> Directions for this task: Return, from the data below, each line that contains the word "LIST".

BEGIN Information provided

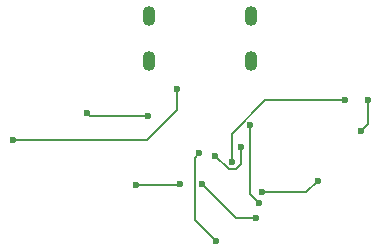
<source format=gbr>
%TF.GenerationSoftware,KiCad,Pcbnew,8.0.6*%
%TF.CreationDate,2025-05-21T19:35:09-04:00*%
%TF.ProjectId,ir_controller,69725f63-6f6e-4747-926f-6c6c65722e6b,rev?*%
%TF.SameCoordinates,Original*%
%TF.FileFunction,Copper,L2,Bot*%
%TF.FilePolarity,Positive*%
%FSLAX46Y46*%
G04 Gerber Fmt 4.6, Leading zero omitted, Abs format (unit mm)*
G04 Created by KiCad (PCBNEW 8.0.6) date 2025-05-21 19:35:09*
%MOMM*%
%LPD*%
G01*
G04 APERTURE LIST*
%TA.AperFunction,ComponentPad*%
%ADD10O,1.100000X1.700000*%
%TD*%
%TA.AperFunction,ViaPad*%
%ADD11C,0.600000*%
%TD*%
%TA.AperFunction,Conductor*%
%ADD12C,0.200000*%
%TD*%
G04 APERTURE END LIST*
D10*
%TO.P,J1,S1,SHIELD*%
%TO.N,/SHIELD*%
X52654200Y-37505800D03*
X52654200Y-33705800D03*
X44014200Y-37505800D03*
X44014200Y-33705800D03*
%TD*%
D11*
%TO.N,/+3.3V*%
X38735400Y-41922100D03*
X43881600Y-42164000D03*
%TO.N,GND*%
X42849800Y-48006000D03*
X46634400Y-47942400D03*
%TO.N,/GESTURE_INT*%
X50976769Y-46059743D03*
%TO.N,/+3.3V*%
X49606200Y-45542200D03*
X51739800Y-44754800D03*
%TO.N,/+1.1V*%
X48256851Y-45332294D03*
X49682400Y-52781200D03*
%TO.N,GND*%
X53035200Y-50800000D03*
X48476000Y-47942400D03*
%TO.N,/GESTURE_INT*%
X60594800Y-40831000D03*
%TO.N,/I2C_SCL*%
X58270608Y-47628008D03*
X53517800Y-48615600D03*
%TO.N,/I2C_SDA*%
X53289200Y-49542400D03*
X52535685Y-42959885D03*
%TO.N,GND*%
X61934800Y-43434000D03*
X62534800Y-40831000D03*
%TO.N,VBUS*%
X32435400Y-44222100D03*
X46355000Y-39903400D03*
%TD*%
D12*
%TO.N,/+3.3V*%
X38977300Y-42164000D02*
X38735400Y-41922100D01*
X43881600Y-42164000D02*
X38977300Y-42164000D01*
%TO.N,VBUS*%
X43788900Y-44222100D02*
X32435400Y-44222100D01*
X46355000Y-41656000D02*
X43788900Y-44222100D01*
X46355000Y-39903400D02*
X46355000Y-41656000D01*
%TO.N,GND*%
X46634400Y-47942400D02*
X46570800Y-48006000D01*
X46570800Y-48006000D02*
X42849800Y-48006000D01*
%TO.N,/+1.1V*%
X47876000Y-50974800D02*
X49682400Y-52781200D01*
X47876000Y-45713145D02*
X47876000Y-50974800D01*
X48256851Y-45332294D02*
X47876000Y-45713145D01*
%TO.N,/GESTURE_INT*%
X53816041Y-40831000D02*
X60594800Y-40831000D01*
X50977800Y-43669241D02*
X53816041Y-40831000D01*
X50977800Y-46177200D02*
X50977800Y-43669241D01*
%TO.N,/+3.3V*%
X50723800Y-46659800D02*
X49606200Y-45542200D01*
X51308000Y-46659800D02*
X50723800Y-46659800D01*
X51739800Y-46228000D02*
X51308000Y-46659800D01*
X51739800Y-44754800D02*
X51739800Y-46228000D01*
%TO.N,GND*%
X51333600Y-50800000D02*
X48476000Y-47942400D01*
X53035200Y-50800000D02*
X51333600Y-50800000D01*
%TO.N,/I2C_SCL*%
X57283016Y-48615600D02*
X53517800Y-48615600D01*
X58270608Y-47628008D02*
X57283016Y-48615600D01*
%TO.N,/I2C_SDA*%
X52535685Y-42959885D02*
X52535685Y-48788885D01*
X52535685Y-48788885D02*
X53289200Y-49542400D01*
%TO.N,GND*%
X61934800Y-43434000D02*
X62534800Y-42834000D01*
X62534800Y-42834000D02*
X62534800Y-40831000D01*
%TD*%
M02*

</source>
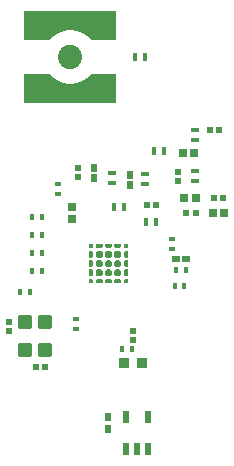
<source format=gtp>
G04*
G04 #@! TF.GenerationSoftware,Altium Limited,Altium Designer,24.10.1 (45)*
G04*
G04 Layer_Color=8421504*
%FSLAX44Y44*%
%MOMM*%
G71*
G04*
G04 #@! TF.SameCoordinates,45D0177C-C306-47A8-9F7C-5F692266BDBD*
G04*
G04*
G04 #@! TF.FilePolarity,Positive*
G04*
G01*
G75*
%ADD15C,1.5000*%
%ADD16C,2.0500*%
%ADD17R,0.3500X0.6500*%
%ADD18R,0.5600X0.5200*%
G04:AMPARAMS|DCode=19|XSize=0.93mm|YSize=0.93mm|CornerRadius=0.2325mm|HoleSize=0mm|Usage=FLASHONLY|Rotation=0.000|XOffset=0mm|YOffset=0mm|HoleType=Round|Shape=RoundedRectangle|*
%AMROUNDEDRECTD19*
21,1,0.9300,0.4650,0,0,0.0*
21,1,0.4650,0.9300,0,0,0.0*
1,1,0.4650,0.2325,-0.2325*
1,1,0.4650,-0.2325,-0.2325*
1,1,0.4650,-0.2325,0.2325*
1,1,0.4650,0.2325,0.2325*
%
%ADD19ROUNDEDRECTD19*%
%ADD20R,0.5080X0.9779*%
%ADD21R,0.5588X0.7112*%
%ADD22R,0.6000X0.5500*%
%ADD23R,0.6200X0.6600*%
%ADD24R,0.6500X0.3500*%
%ADD25R,0.5200X0.5600*%
%ADD26R,0.4000X0.5000*%
G04:AMPARAMS|DCode=27|XSize=1.11mm|YSize=1.21mm|CornerRadius=0.1388mm|HoleSize=0mm|Usage=FLASHONLY|Rotation=0.000|XOffset=0mm|YOffset=0mm|HoleType=Round|Shape=RoundedRectangle|*
%AMROUNDEDRECTD27*
21,1,1.1100,0.9325,0,0,0.0*
21,1,0.8325,1.2100,0,0,0.0*
1,1,0.2775,0.4162,-0.4662*
1,1,0.2775,-0.4162,-0.4662*
1,1,0.2775,-0.4162,0.4662*
1,1,0.2775,0.4162,0.4662*
%
%ADD27ROUNDEDRECTD27*%
%ADD28R,0.6500X0.6000*%
%ADD29R,0.7600X0.7200*%
%ADD30R,0.0254X0.0254*%
%ADD31R,0.7200X0.7600*%
%ADD32R,0.4725X0.5153*%
%ADD33R,0.5000X0.4000*%
G36*
X7120Y188320D02*
X-14003Y188320D01*
X-14003D01*
X-15115Y189586D01*
X-17604Y191856D01*
X-20400Y193734D01*
X-23442Y195180D01*
X-26664Y196161D01*
X-29996Y196658D01*
X-33364D01*
X-36696Y196161D01*
X-39918Y195180D01*
X-42960Y193734D01*
X-45756Y191856D01*
X-48245Y189586D01*
X-49357Y188320D01*
X-70480D01*
Y212720D01*
X7120D01*
Y188320D01*
D02*
G37*
G36*
Y135120D02*
X-70480D01*
Y159520D01*
X-49357Y159520D01*
X-48245Y158254D01*
X-45756Y155984D01*
X-42960Y154106D01*
X-39918Y152660D01*
X-36696Y151679D01*
X-33364Y151182D01*
X-29996D01*
X-26664Y151679D01*
X-23442Y152660D01*
X-20400Y154106D01*
X-17604Y155984D01*
X-15115Y158254D01*
X-14003Y159520D01*
X-14003Y159520D01*
X7120D01*
Y135120D01*
D02*
G37*
G36*
X17121Y11817D02*
X14845D01*
X13431Y13231D01*
Y15506D01*
X17121D01*
Y11817D01*
D02*
G37*
G36*
X11431Y13231D02*
X10017Y11817D01*
X6971D01*
X5557Y13231D01*
Y15506D01*
X11431D01*
Y13231D01*
D02*
G37*
G36*
X3557D02*
X2143Y11817D01*
X-903D01*
X-2317Y13231D01*
Y15506D01*
X3557D01*
Y13231D01*
D02*
G37*
G36*
X-4317D02*
X-5731Y11817D01*
X-8777D01*
X-10191Y13231D01*
Y15506D01*
X-4317D01*
Y13231D01*
D02*
G37*
G36*
X-12191D02*
X-13605Y11817D01*
X-15881D01*
Y15506D01*
X-12191D01*
Y13231D01*
D02*
G37*
G36*
X17121Y3943D02*
X14845D01*
X13431Y5357D01*
Y8402D01*
X14845Y9817D01*
X17121D01*
Y3943D01*
D02*
G37*
G36*
X11431Y8402D02*
Y5357D01*
X10017Y3943D01*
X6971D01*
X5557Y5357D01*
Y8402D01*
X6971Y9817D01*
X10017D01*
X11431Y8402D01*
D02*
G37*
G36*
X3557D02*
Y5357D01*
X2143Y3943D01*
X-903D01*
X-2317Y5357D01*
Y8402D01*
X-903Y9817D01*
X2143D01*
X3557Y8402D01*
D02*
G37*
G36*
X-4317D02*
Y5357D01*
X-5731Y3943D01*
X-8777D01*
X-10191Y5357D01*
Y8402D01*
X-8777Y9817D01*
X-5731D01*
X-4317Y8402D01*
D02*
G37*
G36*
X-12191D02*
Y5357D01*
X-13605Y3943D01*
X-15881D01*
Y9817D01*
X-13605D01*
X-12191Y8402D01*
D02*
G37*
G36*
X17121Y-3931D02*
X14845D01*
X13431Y-2517D01*
Y528D01*
X14845Y1943D01*
X17121D01*
Y-3931D01*
D02*
G37*
G36*
X11431Y528D02*
Y-2517D01*
X10017Y-3931D01*
X6971D01*
X5557Y-2517D01*
Y528D01*
X6971Y1943D01*
X10017D01*
X11431Y528D01*
D02*
G37*
G36*
X3557D02*
Y-2517D01*
X2143Y-3931D01*
X-903D01*
X-2317Y-2517D01*
Y528D01*
X-903Y1943D01*
X2143D01*
X3557Y528D01*
D02*
G37*
G36*
X-4317D02*
Y-2517D01*
X-5731Y-3931D01*
X-8777D01*
X-10191Y-2517D01*
Y528D01*
X-8777Y1943D01*
X-5731D01*
X-4317Y528D01*
D02*
G37*
G36*
X-12191D02*
Y-2517D01*
X-13605Y-3931D01*
X-15881D01*
Y1943D01*
X-13605D01*
X-12191Y528D01*
D02*
G37*
G36*
X17121Y-11805D02*
X14845D01*
X13431Y-10391D01*
Y-7346D01*
X14845Y-5931D01*
X17121D01*
Y-11805D01*
D02*
G37*
G36*
X11431Y-7346D02*
Y-10391D01*
X10017Y-11805D01*
X6971D01*
X5557Y-10391D01*
Y-7346D01*
X6971Y-5931D01*
X10017D01*
X11431Y-7346D01*
D02*
G37*
G36*
X3557D02*
Y-10391D01*
X2143Y-11805D01*
X-903D01*
X-2317Y-10391D01*
Y-7346D01*
X-903Y-5931D01*
X2143D01*
X3557Y-7346D01*
D02*
G37*
G36*
X-4317D02*
Y-10391D01*
X-5731Y-11805D01*
X-8777D01*
X-10191Y-10391D01*
Y-7346D01*
X-8777Y-5931D01*
X-5731D01*
X-4317Y-7346D01*
D02*
G37*
G36*
X-12191D02*
Y-10391D01*
X-13605Y-11805D01*
X-15881D01*
Y-5931D01*
X-13605D01*
X-12191Y-7346D01*
D02*
G37*
G36*
X17121Y-17495D02*
X13431D01*
Y-15220D01*
X14845Y-13805D01*
X17121D01*
Y-17495D01*
D02*
G37*
G36*
X11431Y-15220D02*
Y-17495D01*
X5557D01*
Y-15220D01*
X6971Y-13805D01*
X10017D01*
X11431Y-15220D01*
D02*
G37*
G36*
X3557D02*
Y-17495D01*
X-2317D01*
Y-15220D01*
X-903Y-13805D01*
X2143D01*
X3557Y-15220D01*
D02*
G37*
G36*
X-4317D02*
Y-17495D01*
X-10191D01*
Y-15220D01*
X-8777Y-13805D01*
X-5731D01*
X-4317Y-15220D01*
D02*
G37*
G36*
X-12191D02*
Y-17495D01*
X-15881D01*
Y-13805D01*
X-13605D01*
X-12191Y-15220D01*
D02*
G37*
D15*
X-5080Y200520D02*
D03*
Y147320D02*
D03*
D16*
X-31680Y173920D02*
D03*
D17*
X41080Y34290D02*
D03*
X32580D02*
D03*
X39370Y93980D02*
D03*
X47870D02*
D03*
X23250Y173990D02*
D03*
X31750D02*
D03*
X13970Y46990D02*
D03*
X5470D02*
D03*
D18*
X40730Y48260D02*
D03*
X32930D02*
D03*
X86270Y111760D02*
D03*
X94070D02*
D03*
X97880Y54610D02*
D03*
X90080D02*
D03*
X-53250Y-88900D02*
D03*
X-61050D02*
D03*
D19*
X29210Y-85090D02*
D03*
X14210D02*
D03*
D20*
X15290Y-130810D02*
D03*
X34290D02*
D03*
Y-158115D02*
D03*
X24790D02*
D03*
X15290D02*
D03*
D21*
X0Y-130683D02*
D03*
Y-141097D02*
D03*
D22*
X74430Y41910D02*
D03*
X65930D02*
D03*
D23*
X-11430Y79920D02*
D03*
Y71120D02*
D03*
X19050Y74250D02*
D03*
Y65450D02*
D03*
D24*
X73660Y103700D02*
D03*
Y112200D02*
D03*
X31750Y66362D02*
D03*
Y74862D02*
D03*
X3810Y66870D02*
D03*
Y75370D02*
D03*
X73660Y68580D02*
D03*
Y77080D02*
D03*
D25*
X59690Y76380D02*
D03*
Y68580D02*
D03*
X-25400Y72390D02*
D03*
Y80190D02*
D03*
X-83820Y-58420D02*
D03*
Y-50620D02*
D03*
D26*
X-63690Y38100D02*
D03*
X-55690D02*
D03*
X-73850Y-25400D02*
D03*
X-65850D02*
D03*
X12510Y-73660D02*
D03*
X20510D02*
D03*
X56960Y-20320D02*
D03*
X64960D02*
D03*
X-55690Y22860D02*
D03*
X-63690D02*
D03*
X-55690Y-7620D02*
D03*
X-63690D02*
D03*
X-55690Y7620D02*
D03*
X-63690D02*
D03*
X66040Y-6350D02*
D03*
X58040D02*
D03*
D27*
X-70340Y-73800D02*
D03*
Y-50800D02*
D03*
X-53340D02*
D03*
Y-73800D02*
D03*
D28*
X66040Y2540D02*
D03*
X57540D02*
D03*
D29*
X63500Y92710D02*
D03*
X73300D02*
D03*
X64770Y54610D02*
D03*
X74570D02*
D03*
X98880Y41910D02*
D03*
X89080D02*
D03*
D30*
X620Y-994D02*
D03*
D31*
X-30480Y46810D02*
D03*
Y37010D02*
D03*
D32*
X21590Y-66016D02*
D03*
Y-58444D02*
D03*
D33*
X-26670Y-56260D02*
D03*
Y-48260D02*
D03*
X-41910Y58230D02*
D03*
Y66230D02*
D03*
X54864Y11494D02*
D03*
Y19494D02*
D03*
M02*

</source>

END Information provided

> Exercise answer:
G04 APERTURE LIST*
G04 APERTURE END LIST*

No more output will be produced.